The latest economic survey published by DairyNZ has some interesting points, especially the analysis of the five farm systems. Here we look at the difference between the Low (Systems 1&2) and the High (Systems 4&5) input systems:
- The sample size of farms was 301, which is higher than the 217 the previous year, but still only represents 2.5% of the dairy farms in the country. More farms should join.
- The danger of there being too much emphasis on FWE per KgMS is highlighted as the High Input farms produced 400KgMS more per hectare resulting in an operating profit of $2,905 and $3,797 for Low and High input systems, whereas the FWE’s were $3.97 and $4.48 respectively.
- The Low input farms had Farm Working Expenses $2,239 lower per hectare than High Input farms, but produced $3,184 less income per hectare, resulting in High Input farms being $944 per hectare better off.
- Supplementary Feed costs for the Low Input system were $0.72/KgMS which, at a yield of 345KgMS, equates to $248.40 per cow. This is enough to pay for a delivered tonne of PKE per cow!
- High Input farms invested $197.76 per cow more in purchased feed than Low Input farms allowing for an increased stocking rate (2.5 v 3.1 cows per ha) and a huge 400KgMS increase in KgMS/ha (877 v 1,277).
- It is difficult to extract accurate figures for purchased feed use from the data, but assuming a purchased feed cost of $375/t, the Low Input system used 662Kg/cow and the High Input 1,319Kg/cow. Accounting for stocking rate, the High Input System bought in 2,136KgDM/ha. It would be good if actual figures were reported in the survey.
- Using the Dairy Club ‘Utilised Dry Matter per Hectare Calculator’ it has been calculated that potentially, the Low Input farms utilised 8,581KgDM/ha and the High Input farms 9,784KgDM/ha. So, even though the High Input farms imported 2,136KgDM/ha, they still utilised around 1,200KgDM/ha more. This is potentially due to the cropping options on the farm, as the High Input farms spent $265.69 more per hectare on forage variable costs.
- Using this data we can plot the two systems on the Milk Map© The blue dots represent farms analysed by Dairy Australia in their Grains2Milk Project.
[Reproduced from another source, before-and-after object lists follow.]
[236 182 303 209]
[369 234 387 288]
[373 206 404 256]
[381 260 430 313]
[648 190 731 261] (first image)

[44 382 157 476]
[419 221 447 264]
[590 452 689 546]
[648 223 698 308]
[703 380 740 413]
We can see that both of the dots are close to the bottom of the Milk Map©. The red High Input dot highlights that as an average some farms will be performing below the map, likewise some may be doing 200KgMS more for the same input! This shows that both systems could be far better at utilising forage and plugging gaps in management. The farms at the top of the Milk Map© are generally good at all aspects of management. The Red dot shows the High Input farms, which relative to the Low Input farms have produced 102gMS/Kg of supplement dry matter.
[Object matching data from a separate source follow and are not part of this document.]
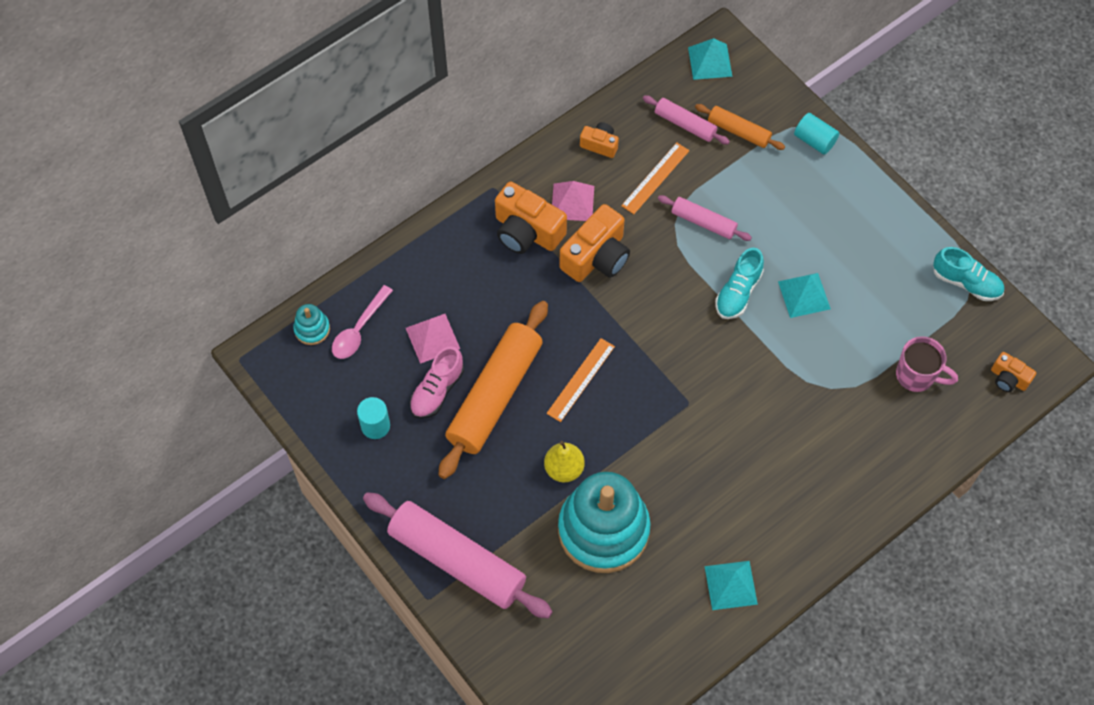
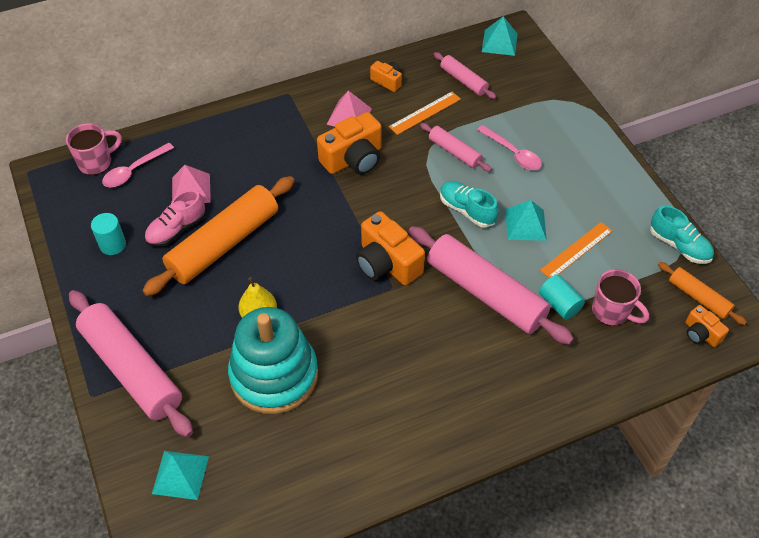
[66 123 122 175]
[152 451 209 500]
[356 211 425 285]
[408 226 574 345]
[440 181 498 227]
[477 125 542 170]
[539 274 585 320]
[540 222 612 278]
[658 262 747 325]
- These data show that both systems have lots of potential. The Milk yields for the Low and High systems are still only 71.8% and 85.8% of body weight assuming that the average cow weighs 480Kg. There is therefore lots of potential for more per cow production. Unfortunately the data supplied in the survey does not give us the number of days in milk.
- Calculating Margin Over Purchased Feeds (MOPF) and Milk Over Feed and Forage (MOFF) gives some useful metrics. The table below sets out the data. It shows that the MOPF in the High Input farms is greater than the income for the Low Input farms (Figures in red to highlight).
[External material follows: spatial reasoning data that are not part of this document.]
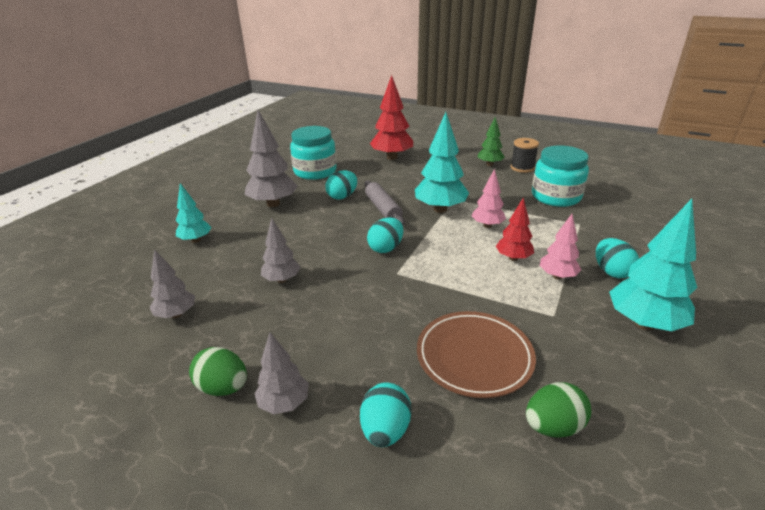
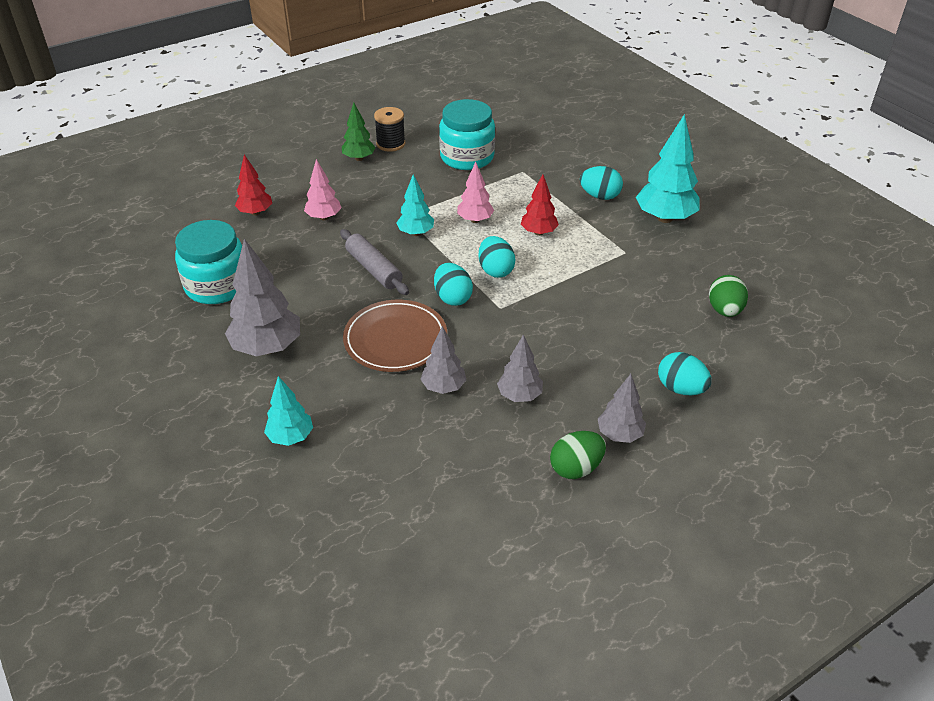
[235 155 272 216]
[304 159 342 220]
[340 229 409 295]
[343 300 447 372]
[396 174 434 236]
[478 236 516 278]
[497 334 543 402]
- Looking at the Fixed and Variable Costs using the Dairy Club – Routes to Profit forecasting tool, Fixed Costs are now $1,600/cow and Variable Costs $950/cow. This gives a combined total of $2,550 per cow. This means at a $5.60 payout the average cow needs to achieve over 455kgMS.
- By 2020 Fixed Costs are forecast to be $1,738 per cow and Variable Costs $973 giving a total of $2,711 per cow. At a $5.60 payout this equates to 484KgMS per cow. We therefore need to achieve substantially better productivity gains than at present. Fixed Costs as a % of output is a key measure and the most sustainable farms are the ones where Fixed Costs account for no more than 50% of the output at a $5.60 payout.